Visitors to Los Angeles County booked 26.6 million room nights in 2012, spent about $16.5 billion and supported 324,000 jobs in the region, according to the Los Angeles Tourism & Convention Board.
Tourism has surged nationwide, thanks to a recovering U.S. economy and an influx of middle-class foreign travelers, particularly from China, Brazil, Japan and Australia.
Tourist numbers are rising especially fast in Chicago, New York and Orlando — so fast that those cities have recently revised their tourist forecasts up for the next few years. Tourism leaders in those cities attribute the growth to new efforts to promote their cities abroad, an improving economy, and construction of new hotels to accommodate visitors.
Chicago Mayor Rahm Emanuel recently predicted Chicago would host 55 million annual visitors by 2020, up from a previous forecast of 50 million.

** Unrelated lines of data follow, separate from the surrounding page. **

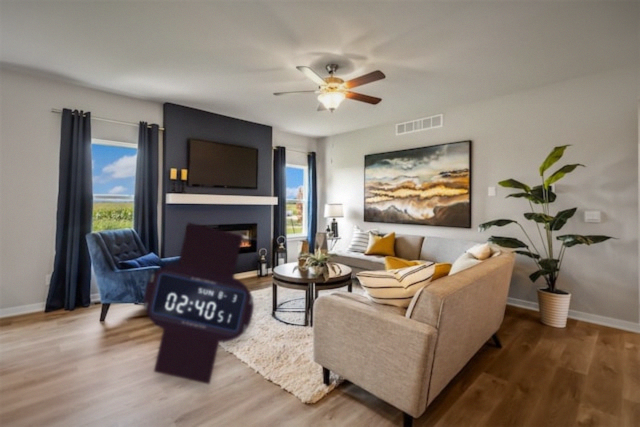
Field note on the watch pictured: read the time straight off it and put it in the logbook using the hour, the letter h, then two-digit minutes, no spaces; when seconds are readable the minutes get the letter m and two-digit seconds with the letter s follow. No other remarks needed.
2h40m51s
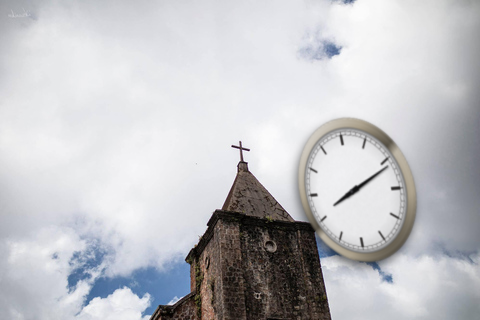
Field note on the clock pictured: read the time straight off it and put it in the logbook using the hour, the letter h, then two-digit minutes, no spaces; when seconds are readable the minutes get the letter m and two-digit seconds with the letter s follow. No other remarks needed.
8h11
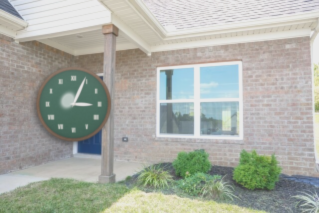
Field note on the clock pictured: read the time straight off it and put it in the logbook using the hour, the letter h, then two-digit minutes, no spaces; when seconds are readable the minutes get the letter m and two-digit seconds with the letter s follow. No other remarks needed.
3h04
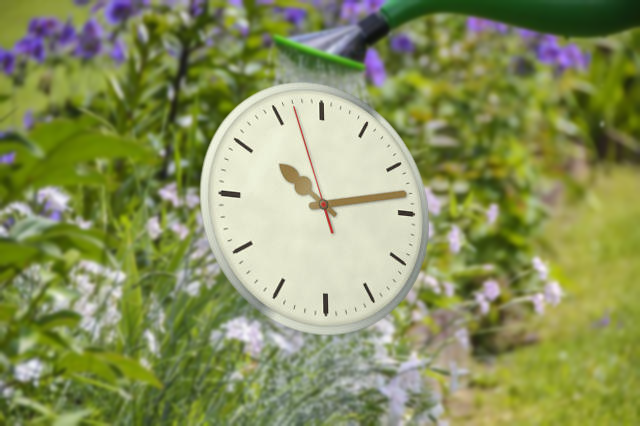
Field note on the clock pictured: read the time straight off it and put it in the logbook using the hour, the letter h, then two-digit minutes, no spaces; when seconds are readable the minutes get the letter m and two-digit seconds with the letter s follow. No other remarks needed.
10h12m57s
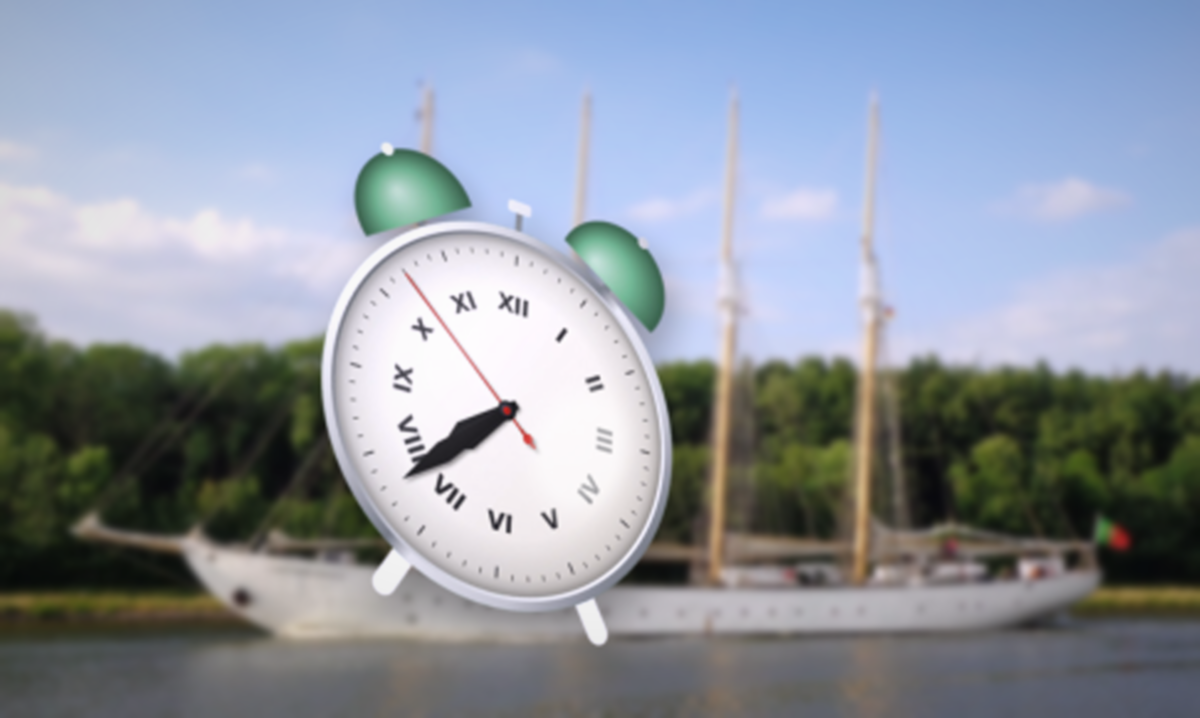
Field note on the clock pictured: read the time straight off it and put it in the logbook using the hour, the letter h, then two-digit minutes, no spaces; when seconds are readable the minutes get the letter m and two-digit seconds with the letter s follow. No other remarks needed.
7h37m52s
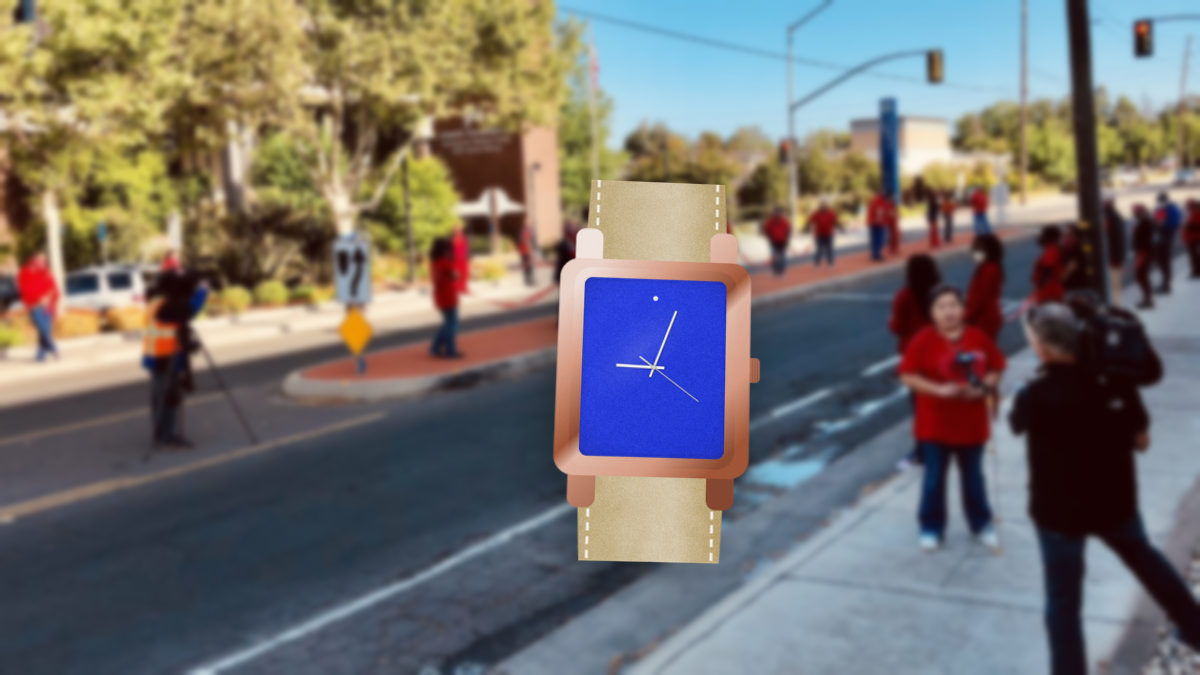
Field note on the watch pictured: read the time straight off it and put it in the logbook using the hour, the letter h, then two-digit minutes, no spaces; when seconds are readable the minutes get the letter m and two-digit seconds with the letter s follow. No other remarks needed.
9h03m21s
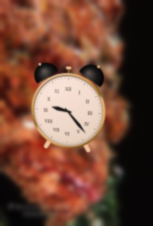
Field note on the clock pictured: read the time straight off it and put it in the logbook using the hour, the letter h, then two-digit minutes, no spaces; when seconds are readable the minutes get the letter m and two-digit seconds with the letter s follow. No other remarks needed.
9h23
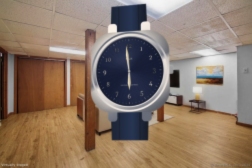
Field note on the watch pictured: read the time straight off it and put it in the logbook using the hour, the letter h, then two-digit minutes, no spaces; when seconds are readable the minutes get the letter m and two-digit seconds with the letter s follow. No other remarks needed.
5h59
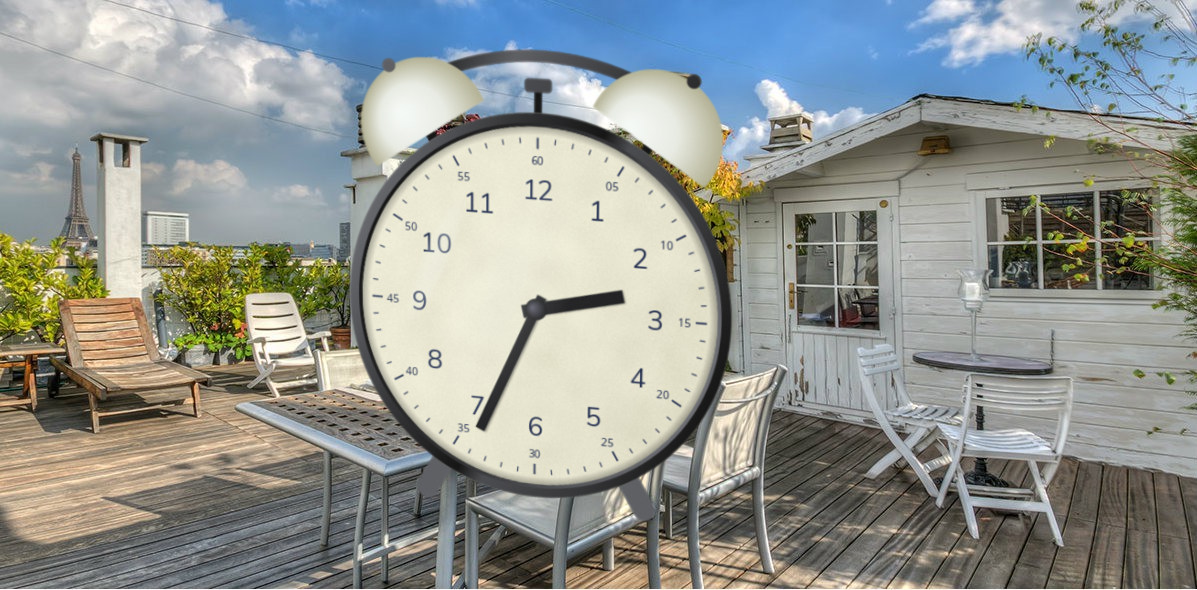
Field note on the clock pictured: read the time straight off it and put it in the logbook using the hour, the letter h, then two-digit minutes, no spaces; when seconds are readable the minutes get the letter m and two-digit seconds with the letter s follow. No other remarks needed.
2h34
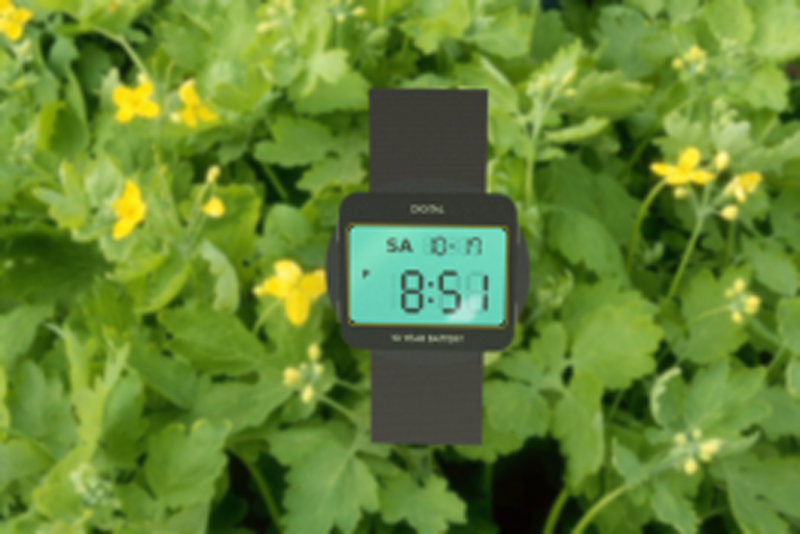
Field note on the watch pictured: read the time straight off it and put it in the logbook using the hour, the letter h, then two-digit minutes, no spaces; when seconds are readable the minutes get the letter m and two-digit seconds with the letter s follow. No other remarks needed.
8h51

"What we are seeing is that there is a rising tide," said Don Welsh, president and chief executive of Choose Chicago, the city's tourism bureau.
Former New York Mayor Michael Bloomberg has predicted that the city would reach its goal of 55 million visitors in 2014, one year ahead of the city's previous forecast.
For its part, Los Angeles has set a goal of 50 million visitors a year by 2020, said Ernest Wooden Jr., chief executive and president of the Los Angeles Tourism & Convention Board.
Although Los Angeles has enjoyed a minor hotel construction boom in the last few years, Wooden said it is not enough.
In addition to the hotels already under construction or in planning, Los Angeles needs 2,000 to 3,000 hotel rooms within walking distance of the downtown convention center, he said.
"The barrier is having land in downtown that can be used for hotels," Wooden said. "The city is trying to encourage hotel development."
But the Anschutz Entertainment Group, the media giant that manages the convention center and owns Staples Center, said hotels should be cautious about building too fast.
"We are pleased to see over 3,000 new downtown hotel rooms in the pipeline, as continued growth in the supply of hotels is needed to support convention business," said Ted Tanner, AEG's executive vice president for real estate and development. "However, it is important to be mindful of the pace at which new hotels are built, as the risk of a failed project increases if new inventory comes on-line faster than it can be absorbed into the market."
Los Angeles County is home to nearly 97,000 hotel rooms, but only 4,875 are within a mile of the convention center. The rest are in outlying areas like Pasadena, Santa Monica and Long Beach.
By comparison, Orlando has 7,695 rooms within a mile of its Orange County Convention Center, and New York has nearly 30,000 within a mile of the Jacob K. Javits Convention Center, according to those cities. Chicago has 1,539 rooms within a mile of its McCormick Place Convention Center but has 5,024 within two miles.